Wednesday, January 12, 2011

You Can Check Out Anytime You Like...

I’m sitting alone in a hotel room. As a Responsible Adult, who does Important Work, I stay in hotels now, instead of on people’s couches. People’s couches are where wastrels, and ne’er-do-wells and Ryan Reynolds characters stay. I’m in town to use a copyright library, dammit! I’m a Visiting Researcher! We merit hotels!

Hotel rooms are odd spaces. For one thing, they always seem to be poorly lit. Oh, there will be several lights in the room, but they’ll all be quite weak. They also all operate on different switches, all located at different points around the room, so it’s usually impossible to turn all the lights on or off without doing a lap of the room. It’s unclear to me why this is. It does mean that one has the option to light only one or two small areas of the room, leaving the rest of the room in darkness. I’m not sure why I’d want to have the area by the door of my room lit while the rest of the room remains unlit, but I have a few more days here to think about it.

The furniture in most hotel rooms (or most hotel rooms that I can afford to stay in. While I am a Visiting Researcher, I am not yet a Jet-Setting Billionaire Playboy, and so my hotels of choice tend to be what I think is commonly called “budget”) is generally quite distinctive; obviously not expensive, but also not dirt cheap, and always sturdy, and strong, and plain, to avoid, I suppose, as much breakage or damage as possible, and so the need to spend money on replacing it. This plain furniture style, along with the muted colour schemes of browns and creams, and perhaps the odd burgundy, on the walls and carpets and bed spreads, lends the typical hotel room a clean, sparse, aesthetic which, to some seems aseptic, to me has a simple elegance about it. I reckon if the ancient Spartans were alive today, they’d live in rooms like these.

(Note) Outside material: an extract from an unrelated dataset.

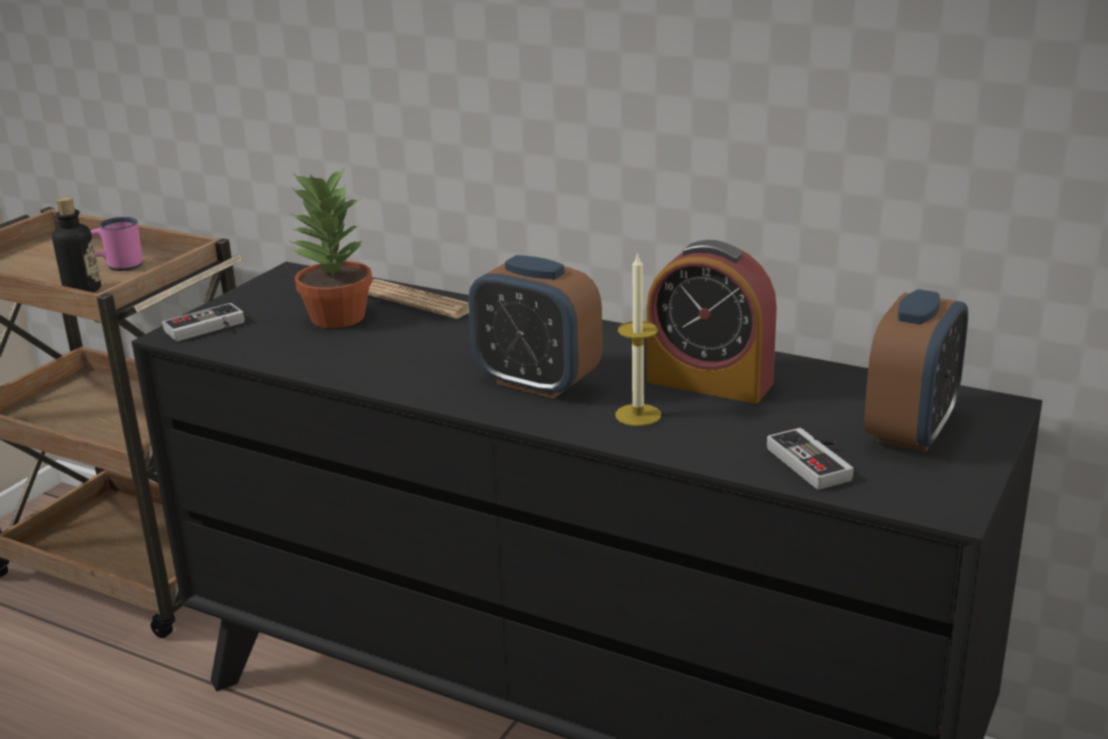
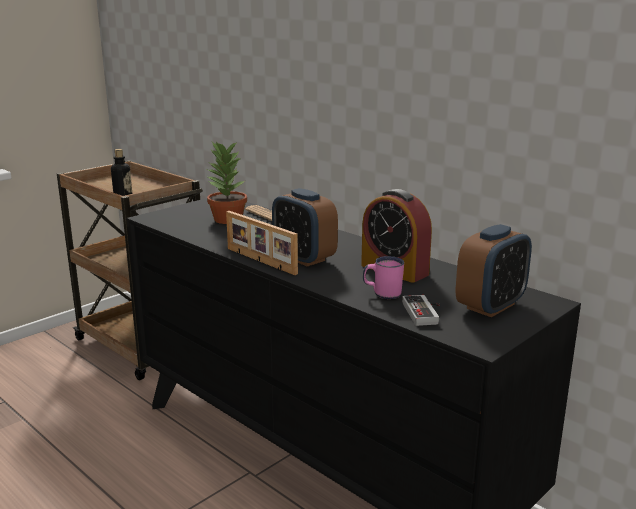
camera: 15 degrees right, 5 degrees down
pink mug [91,217,143,271] -> pink mug moved to [363,256,404,299]
game controller [162,303,245,341] -> none
candle [615,252,661,426] -> none
none -> picture frame [226,211,298,275]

The cleaning staff in hotels always unsettle me slightly. Despite my high social standing as a roaming academic, I am, and so far always have been, without the financial means to employ even a small domestic staff. But even this mild class discomfort aside, the way that they clean my room while I am out makes me feel somewhat... perturbed. It always seems that the cleaning staff tidy not just for the sake of tidying, but also to make it obvious to the guest on their return that the room has been tidied. So, books that had been stacked neatly on the dressing table, are now stacked on the other side of the dressing table. Little things. The kind of things you might not consciously notice, but which your unconscious picks up on, making it feel like you’re the protagonist in a horror movie, and the crazed stalker has been in your house while you were out, and you’re only now realising that he still might be here! Maybe in your bathroom! Of course, if this were a horror movie house, then the soap dispenser probably wouldn’t be nailed to the wall to prevent me stealing the soap (no doubt made from rose petals crushed between a young virgin maiden’s thighs, and so insanely expensive, and in need of protection from rampaging Spartans, lured in by the aesthetic of the room), so I’m probably safe from stalkers. Probably...

Tuesday, January 11, 2011

Halcyon Days

And so the festive season has come to a close. After weeks of complaining about how Christmas has become too commercialised, and how Christmas shopping is so deeply vexing and frustrating, and how spending time at home with our familys left us feeling claustrophobic and inevitably led to arguments, and how we dislike the enforced celebrations of New Year’s and how the pubs are always too busy and cramped and invidious, we can at last settle into a few weeks of telling each other how depressing it is that the festive period is over, and we have nothing to look forward to for months.
There is a wonderful phrase in this year’s Doctor Who special discussing the meaning of Christmas (but avoiding any silly religious mumbo-jumbo, this being a secular sci-fi show produced by the godless, liberal heathens at the BBC), which describes the mid-winter period as being a time to celebrate our having made it half way through the darkness of winter, and beginning our slow but steady progress back towards the light and warmth of summer. This time is, for me at least, one of the best of the year; a time to look, janus-like, both back and forward over the previous and coming twelve months, mourning losses and celebrating joys, and rueing mistakes and vowing to learn from them, and thinking of ways to improve and enhance and refine one’s life and mind and body and soul.